Longtemps, j’ai réduit Burt Lancaster au rang de simple play boy californien. Il devient, sous le regard de Richard Brooks, une incroyable machine de cinéma. Comme si ses dents blanches, ses yeux bleus et sa mâchoire carrée avaient toujours attendu le personnage d’Elmer Gantry.
Richard Brooks, le cinéaste de gauche, explore ici l’autre camp, celui des prêcheurs de l’Amérique profonde. Sa fascination pour ces redneck illuminés n’est pas pour rien dans le trouble provoqué par son film.

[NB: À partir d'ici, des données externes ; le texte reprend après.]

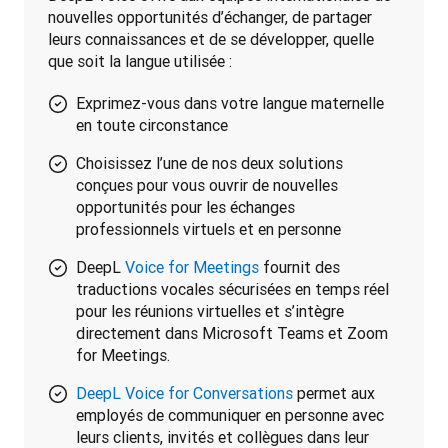
nouvelles opportunités d’échanger, de partager 
leurs connaissances et de se développer, quelle 
que soit la langue utilisée :
Exprimez-vous dans votre langue maternelle
en toute circonstance
Choisissez l’une de nos deux solutions
conçues pour vous ouvrir de nouvelles
opportunités pour les échanges
professionnels virtuels et en personne
DeepL
Voice for Meetings
fournit des
traductions vocales sécurisées en temps réel
pour les réunions virtuelles et s’intègre
directement dans Microsoft Teams et Zoom
for Meetings.
DeepL Voice for Conversations
permet aux
employés de communiquer en personne avec
leurs clients, invités et collègues dans leur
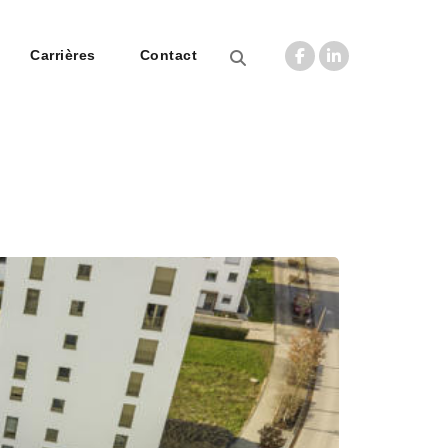
Carrières
Contact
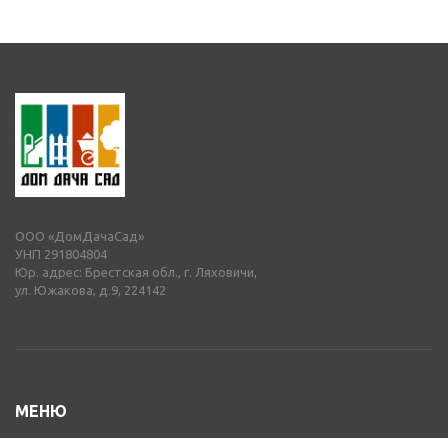
ООО «ДомДачаСад»
УНП 291804804
Юр. адрес: Брестская обл., г. Ляховичи,
ул. Южакова, д.9, 224142
МЕНЮ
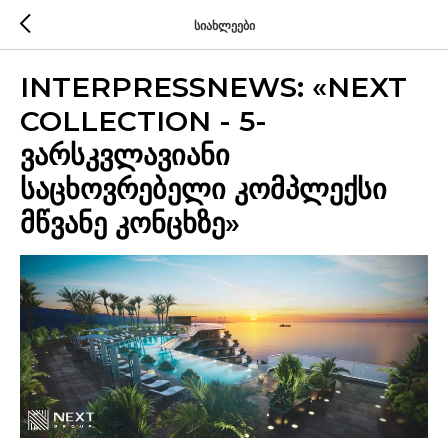
სიახლეები
INTERPRESSNEWS: «NEXT
COLLECTION - 5-
ვარსკვლავიანი
საცხოვრებელი კომპლექსი
მწვანე კონცხზე»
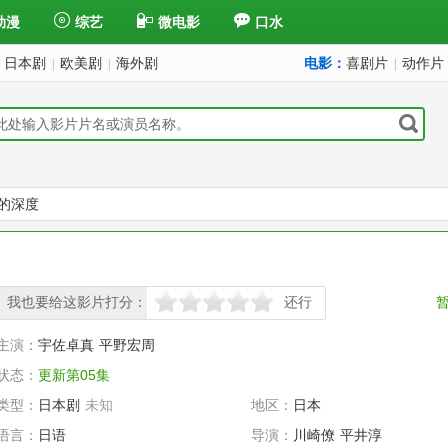
动漫
综艺
微电影
口水
日本剧
欧美剧
海外剧
电影：
喜剧片
动作片
|
|
|
的深度
我也要给这影片打分：
还行
很差
较差
还行
推荐
力荐
主演：
宇佐卓真
平野宏周
状态：
更新第05集
类型：
日本剧
未知
地区：
日本
语言：
日语
导演：
川崎僚
平井淳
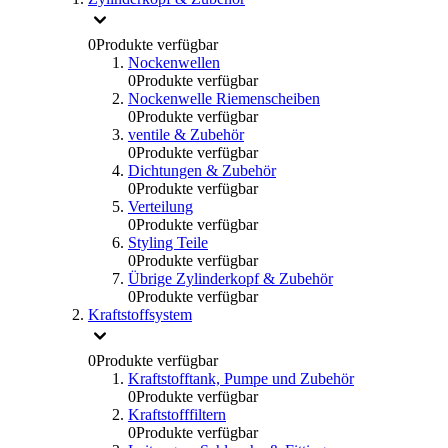
0
Produkte verfügbar
Nockenwellen
0
Produkte verfügbar
Nockenwelle Riemenscheiben
0
Produkte verfügbar
ventile & Zubehör
0
Produkte verfügbar
Dichtungen & Zubehör
0
Produkte verfügbar
Verteilung
0
Produkte verfügbar
Styling Teile
0
Produkte verfügbar
Übrige Zylinderkopf & Zubehör
0
Produkte verfügbar
Kraftstoffsystem
0
Produkte verfügbar
Kraftstofftank, Pumpe und Zubehör
0
Produkte verfügbar
Kraftstofffiltern
0
Produkte verfügbar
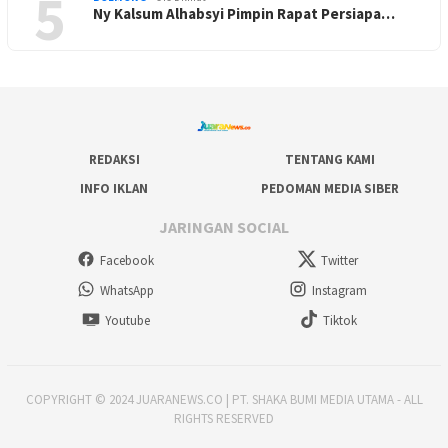
5
Ny Kalsum Alhabsyi Pimpin Rapat Persiapa…
REDAKSI
TENTANG KAMI
INFO IKLAN
PEDOMAN MEDIA SIBER
JARINGAN SOCIAL
Facebook
Twitter
WhatsApp
Instagram
Youtube
Tiktok
COPYRIGHT © 2024 JUARANEWS.CO | PT. SHAKA BUMI MEDIA UTAMA - ALL
RIGHTS RESERVED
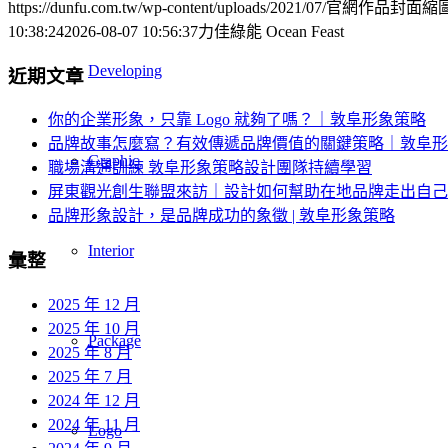
https://dunfu.com.tw/wp-content/uploads/2021/07/官網作品封面縮圖-
10:38:24
2026-08-07 10:56:37
力佳綠能 Ocean Feast
Developing
近期文章
你的企業形象，只靠 Logo 就夠了嗎？｜敦阜形象策略
品牌故事怎麼寫？有效傳遞品牌價值的關鍵策略｜敦阜形
Graphic
職場溝通訓練 敦阜形象策略設計團隊持續學習
屏東觀光創生聯盟來訪｜設計如何幫助在地品牌走出自己
品牌形象設計，是品牌成功的象徵 | 敦阜形象策略
Interior
彙整
2025 年 12 月
2025 年 10 月
Package
2025 年 8 月
2025 年 7 月
2024 年 12 月
2024 年 11 月
Logo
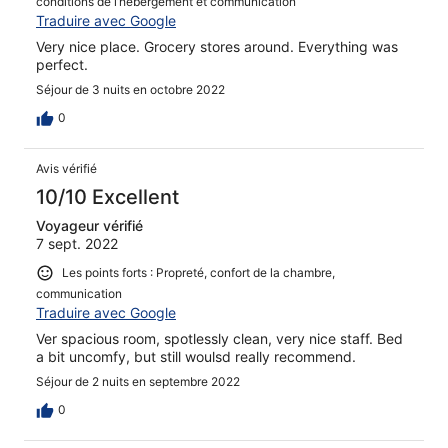
conditions de l’hébergement et communication
Traduire avec Google
Very nice place. Grocery stores around. Everything was
perfect.
Séjour de 3 nuits en octobre 2022
0
Avis vérifié
10/10 Excellent
Voyageur vérifié
7 sept. 2022
Les points forts : Propreté, confort de la chambre,
communication
Traduire avec Google
Ver spacious room, spotlessly clean, very nice staff. Bed
a bit uncomfy, but still woulsd really recommend.
Séjour de 2 nuits en septembre 2022
0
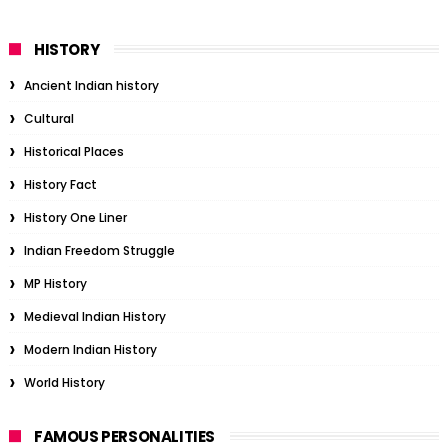
HISTORY
Ancient Indian history
Cultural
Historical Places
History Fact
History One Liner
Indian Freedom Struggle
MP History
Medieval Indian History
Modern Indian History
World History
FAMOUS PERSONALITIES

Dans une scène extraordinaire, l’acteur et le personnages gagnent ensemble la première place dans ce qu’il nous confirment être un chef d’oeuvre.
Cette séquence initiale voit ledit Elmer Gantry, escroc irrésistible et homme de foi paradoxal, échouer en clochard dans une église remplie de noirs absorbés par un gospel. Le refrain en est I’m on my way… Lui, le perfect WASP, fait alors tâche dans une assemblée d’afro américains modestes. Les voix s’éteignent dans le lieu de culte. Elmer n’est pas légitime ici et il le sait. Mais il vient de se faire voler par d’autres vagabonds et il n’a nulle part où dormir. Alors avec une voix chaude et profonde, il entonne à plein poumons I’m on my way, alléluia… et progressivement, les femmes et les hommes qui l’entourent le rejoignent dans un spiritual plein de grâce.
Elmer a gagné, comme toujours. De quoi lui laisser imaginer qu’il pourra se confronter au divin et aux démons, oubliant qu’il ne peut être vainqueur que dans l’arène du spectacle.

~ par 50 ans de cinéma sur 7 septembre 2017.